TASK BRIEF: Write out each of the records below word for word, keeping every character and line unchanged.
BEGIN EXERCISE INPUT
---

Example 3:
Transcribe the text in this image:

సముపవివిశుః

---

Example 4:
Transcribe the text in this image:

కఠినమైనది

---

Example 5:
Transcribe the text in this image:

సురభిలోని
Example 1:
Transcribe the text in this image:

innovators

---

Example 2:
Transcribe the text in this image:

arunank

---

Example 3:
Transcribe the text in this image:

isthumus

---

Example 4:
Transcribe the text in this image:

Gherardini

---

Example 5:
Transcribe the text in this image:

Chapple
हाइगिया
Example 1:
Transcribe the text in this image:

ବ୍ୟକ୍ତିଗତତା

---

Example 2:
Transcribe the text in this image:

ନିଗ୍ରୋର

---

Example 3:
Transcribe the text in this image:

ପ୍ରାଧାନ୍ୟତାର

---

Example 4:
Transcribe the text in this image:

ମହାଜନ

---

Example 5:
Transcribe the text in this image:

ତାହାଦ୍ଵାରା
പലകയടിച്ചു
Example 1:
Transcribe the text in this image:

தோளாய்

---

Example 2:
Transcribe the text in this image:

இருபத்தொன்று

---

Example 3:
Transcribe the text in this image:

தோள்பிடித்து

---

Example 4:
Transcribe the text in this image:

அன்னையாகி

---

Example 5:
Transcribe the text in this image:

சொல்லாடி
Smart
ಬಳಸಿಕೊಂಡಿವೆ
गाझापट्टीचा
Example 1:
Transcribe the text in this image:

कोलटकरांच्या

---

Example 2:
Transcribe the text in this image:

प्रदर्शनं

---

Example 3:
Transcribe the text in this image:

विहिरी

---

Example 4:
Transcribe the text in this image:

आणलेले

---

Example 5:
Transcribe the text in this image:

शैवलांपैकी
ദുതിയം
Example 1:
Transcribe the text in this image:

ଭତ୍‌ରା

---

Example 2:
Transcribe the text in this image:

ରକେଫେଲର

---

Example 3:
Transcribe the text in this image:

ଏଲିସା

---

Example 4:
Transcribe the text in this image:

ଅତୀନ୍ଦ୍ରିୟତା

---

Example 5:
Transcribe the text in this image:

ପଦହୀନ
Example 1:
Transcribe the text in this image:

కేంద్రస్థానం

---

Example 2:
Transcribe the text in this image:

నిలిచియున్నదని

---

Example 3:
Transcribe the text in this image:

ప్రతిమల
END EXERCISE INPUT
FINISHED EXERCISE:
---

Example 3:
Transcribe the text in this image:

సముపవివిశుః

---

Example 4:
Transcribe the text in this image:

కఠినమైనది

---

Example 5:
Transcribe the text in this image:

సురభిలోని
Example 1:
Transcribe the text in this image:

innovators

---

Example 2:
Transcribe the text in this image:

arunank

---

Example 3:
Transcribe the text in this image:

isthumus

---

Example 4:
Transcribe the text in this image:

Gherardini

---

Example 5:
Transcribe the text in this image:

Chapple
हाइगिया
Example 1:
Transcribe the text in this image:

ବ୍ୟକ୍ତିଗତତା

---

Example 2:
Transcribe the text in this image:

ନିଗ୍ରୋର

---

Example 3:
Transcribe the text in this image:

ପ୍ରାଧାନ୍ୟତାର

---

Example 4:
Transcribe the text in this image:

ମହାଜନ

---

Example 5:
Transcribe the text in this image:

ତାହାଦ୍ଵାରା
പലകയടിച്ചു
Example 1:
Transcribe the text in this image:

தோளாய்

---

Example 2:
Transcribe the text in this image:

இருபத்தொன்று

---

Example 3:
Transcribe the text in this image:

தோள்பிடித்து

---

Example 4:
Transcribe the text in this image:

அன்னையாகி

---

Example 5:
Transcribe the text in this image:

சொல்லாடி
Smart
ಬಳಸಿಕೊಂಡಿವೆ
गाझापट्टीचा
Example 1:
Transcribe the text in this image:

कोलटकरांच्या

---

Example 2:
Transcribe the text in this image:

प्रदर्शनं

---

Example 3:
Transcribe the text in this image:

विहिरी

---

Example 4:
Transcribe the text in this image:

आणलेले

---

Example 5:
Transcribe the text in this image:

शैवलांपैकी
ദുതിയം
Example 1:
Transcribe the text in this image:

ଭତ୍‌ରା

---

Example 2:
Transcribe the text in this image:

ରକେଫେଲର

---

Example 3:
Transcribe the text in this image:

ଏଲିସା

---

Example 4:
Transcribe the text in this image:

ଅତୀନ୍ଦ୍ରିୟତା

---

Example 5:
Transcribe the text in this image:

ପଦହୀନ
Example 1:
Transcribe the text in this image:

కేంద్రస్థానం

---

Example 2:
Transcribe the text in this image:

నిలిచియున్నదని

---

Example 3:
Transcribe the text in this image:

ప్రతిమల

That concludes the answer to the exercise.